Again, it aims to address the challenges of multiple forms of membership and expedite regional and continental processes.

Furthermore, the agreement seeks to enhance competitiveness at the industry and enterprise level through the exploitation of opportunities for large scale production, continental market access and better re-allocation of resources.

To be able to make a meaningful impact, the CFTA will have to improve the quality, as well as the quantity of intra-African trade.

This is because the objective of the CFTA is primarily to engender more intra-African trade which currently comprises just 15 per cent of the continent’s total merchandise trade.

When compared with intra-regional trade in other continents, this volume of trade is quite low.

To make the CFTA successful, there is the need to give room for applicable standards. This means that governments on the continent are required to invest massively in activities relating to standardisation and related issues.

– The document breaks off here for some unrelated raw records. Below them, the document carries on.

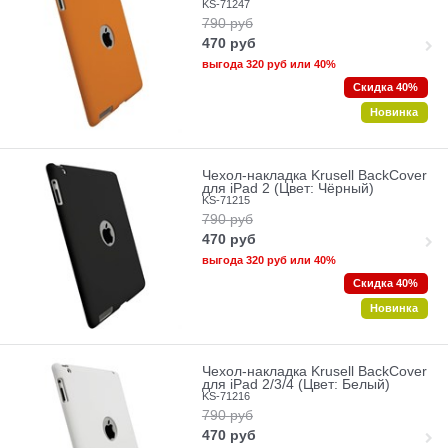
KS-71247
790
руб
470
руб
выгода
320 руб
или
40%
Скидка 40%
Новинка
Чехол-накладка Krusell BackCover
для iPad 2 (Цвет: Чёрный)
KS-71215
790
руб
470
руб
выгода
320 руб
или
40%
Скидка 40%
Новинка
Чехол-накладка Krusell BackCover
для iPad 2/3/4 (Цвет: Белый)
KS-71216
790
руб
470
руб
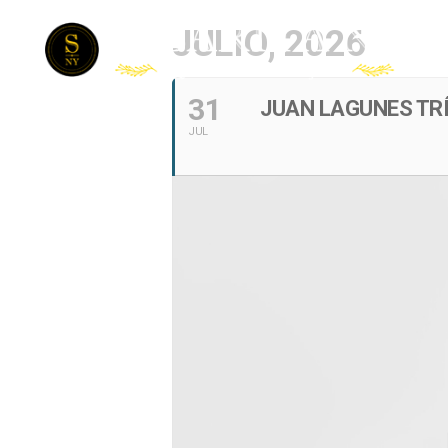
JULIO, 2026
31
JUAN LAGUNES TR
JUL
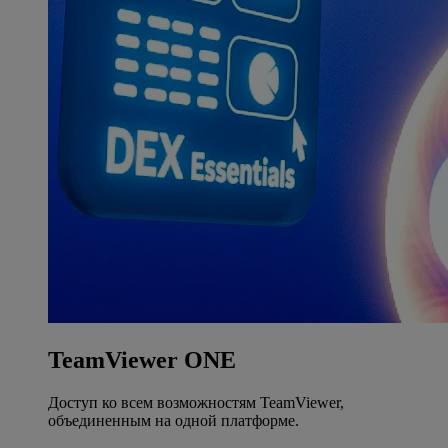
TeamViewer ONE
Доступ ко всем возможностям TeamViewer,
объединенным на одной платформе.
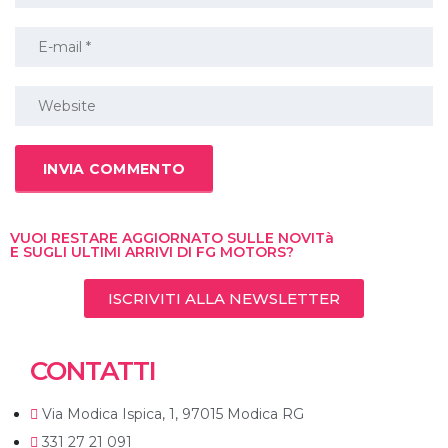
VUOI RESTARE AGGIORNATO SULLE NOVITà
E SUGLI ULTIMI ARRIVI DI FG MOTORS?
ISCRIVITI ALLA NEWSLETTER
CONTATTI
Via Modica Ispica, 1, 97015 Modica RG
331 27 21 091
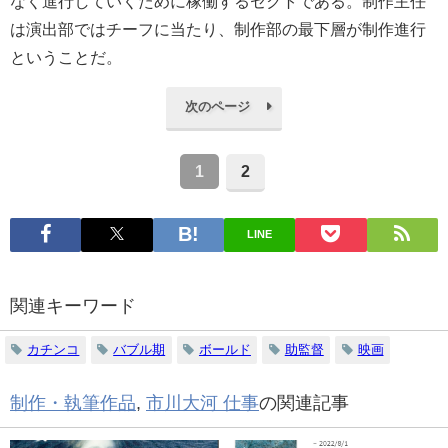
なく進行していくために稼働するセクトである。制作主任
は演出部ではチーフに当たり、制作部の最下層が制作進行
ということだ。
次のページ
1
2
LINE
関連キーワード
カチンコ
バブル期
ボールド
助監督
映画
制作・執筆作品
,
市川大河 仕事
の関連記事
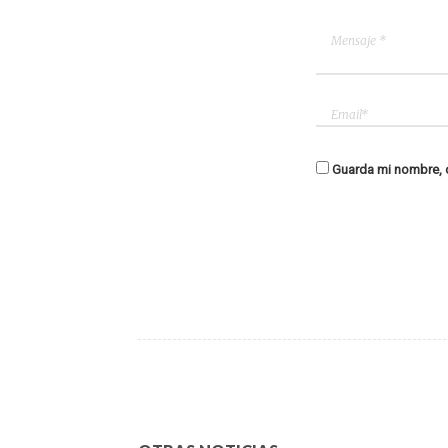
Guarda mi nombre, c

In order to meet the continent’s needs, therefore, more of the predominantly primary commodity trade among African countries will have to be reduced in favour of manufacturing. For example, instead of exporting raw cocoa to Europe and the US, Ghana and Côte d’Ivoire should keep more of the crop at home to produce chocolate and other cocoa-related manufactures.

Similarly, batteries used to power electric vehicles could be manufactured in the Democratic Republic of Congo and Zambia, where the key input, cobalt, is found in abundance, instead of exporting the mineral to China.

This way, the vision of the CFTA will become a reality and when this happens, intra-African trade could increase by over 50 per cent over the next five years.

While the signing of the CFTA is an indication of Africa’s preference for intra-continental trade and internally induced growth, leaders on the continent have to be mindful that the attainment of the ultimate goal of the CFTA, which is to strengthen Africa’s role in trade, may come with some challenges even though the ultimate goal is achievable.

This means that all major challenges or problems ought to be consciously, meaningfully and purposefully addressed in a business-minded fashion. For instance, the terrible state of socio-economic infrastructure is one of the reasons why African goods are not competitive. This is a challenge that must be fixed without delay.

As was pointed out by President Akufo-Addo during the AU Extraordinary Summit in Kigali, Rwanda, on March 21, 2018, “the time is now right for Africa to demonstrate strong political will to make an African Union an economic and political success and to make the project of integration real.”

Indeed, with great commitment, the project of integration can be made real by African countries. If this challenge is addressed – and indeed it can surely be addressed with alacrity – the sky will be the limit!